I don't understand why you are offended because I said that smalltalk is dead. It's just a way to say that it's not mainstream and probably it will never be again. And the sad thing is that for most part the reason of its reduced popularity has nothing to do with its technical merits, but this deserves a whole thread and if I remember correctly it has been covered many times before.
I would not put every Lisp implementation into the context of a Lisp Machine with a Lisp operating system. A Lisp in a browser with some features like files and threads is something different from a computer, a piece of hardware, which actually boots into Lisp. Also Genera, the OS of the Symbolics Lisp Machine, is a complex piece of software, which was based on the work of many person-years. It was also developed over a decade and sold commercially in several releases for several generations of hardware.
As such a Lisp environment in a browser is a nice achievement and it looks like a fun project. Naturally it is far away from a really sophisticated system like Genera. Still, it is interesting to write something like this small project. Though I would prefer something which would be compatible with Common Lisp and would allow reuse in that direction.
If people would want to know more about Genera, the operating system, the Wikipedia article is a good source. If there is something missing, we should add it.
There's a lot of info around, especially documentation, but it isn't going to give a feel of actually using it. If you look around, you can find that you can run it yourself on a sufficiently old x86_64 Linux / in a VM, but it is a bit of a complex process.
I've asked someone else if they might respond to you with some further and more useful info. Hopefully they can!
Thanks, I've looked around and have the necessary parts, but not the necessary knowledge. Time is also a rather limited commodity. Looking forward to any responses!
I get an unexpected character on line 1 message when I push the doit button on an iPhone. Boooo. Oh well, iPhone normally isn't great for learning languages on anyway.
You have to select "ProfStef next." text on the page, in a manner browser's document.getSelection would find those (not sure whenever this is possible on iPhone).
I think, given this is a newbie-oriented tutorial, the alert should be more helpful, like "empty program, select some text first!" instead of unexpected null character.

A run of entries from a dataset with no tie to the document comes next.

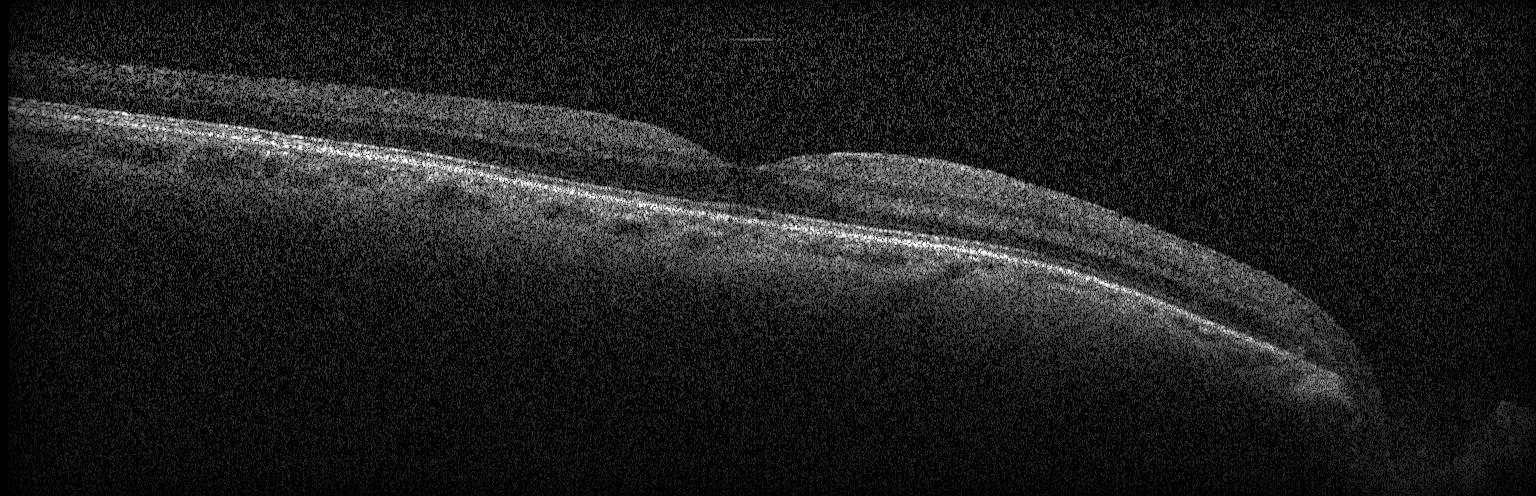
Spectral-domain OCT. Optical coherence tomography B-scan. Fovea-centered.
Finding: no choroidal neovascularization, diabetic macular edema, or drusen.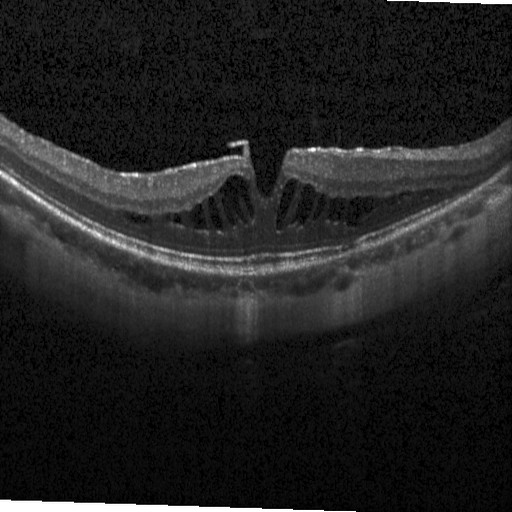

Instrument: Heidelberg Spectralis; retinal OCT cross-section; through the macula.
Finding: diabetic macular edema.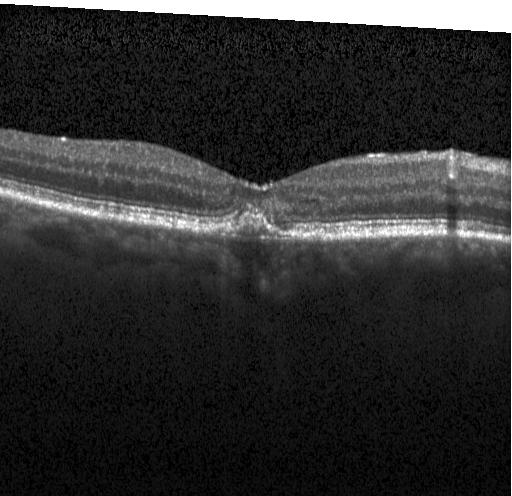

Acquired on a Heidelberg Spectralis; SD-OCT; centered on the fovea; OCT B-scan.
Diagnosis: a choroidal neovascular membrane.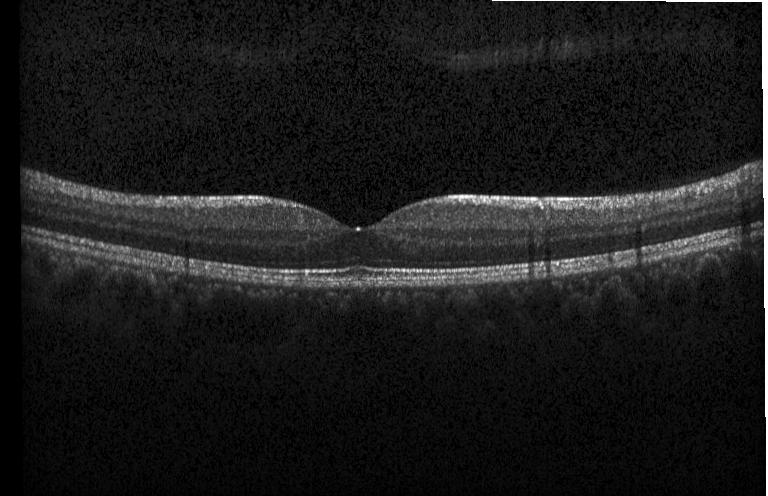 OCT line scan · spectral-domain optical coherence tomography
Diagnosis: no CNV, no DME, and no drusen.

I didn't check it from iPhone.
From my desktop (iMac) I only place the cursor on the "ProfStef next." line and press Ctrl-d or press the DoIt or PrintI - I didn't need to select the text and everything worked.
So many awesome things to try out and so little time...
I'm really excited to see such great ideas of the past being resurrected like that. Things like Lisp machines and Smalltalk environment are still revolutionary and have much to contribute to the technology of the present.
It's a shame really that they almost died out. I could only guess what were the reasons for that but it's great to see efforts trying to bring them back to the future where they belong.
The Mill CPU [1] that was discussed a while ago is quite close to being the perfect architecture for a Lisp though, so hopefully many of other parts of these ideas will also come back in even more impressive forms.
Why is the Mill CPU good for Lisp? The Mill requires the compiler to schedule for cache and memory latency, but I would expect this to be difficult to predict for Lisp programs.
You wouldn't predict it but if you assume decent code/data locality, which isn't an odd assumption in this case, the Mill's concept of scope and execution is close to a hardware implementation of Lisp's apply.
FYI; I'm at the limits of my understanding here, so if you're a compiler or CPU architect and you doubt what I'm saying here is true then you're probably right ;)
I begin to wonder if this is the way a Smalltalk or Lisp-machine-like live environments can be resurrected for 2013?
I mean, Javascript and the Browser are somewhat similar, but this takes it to another level.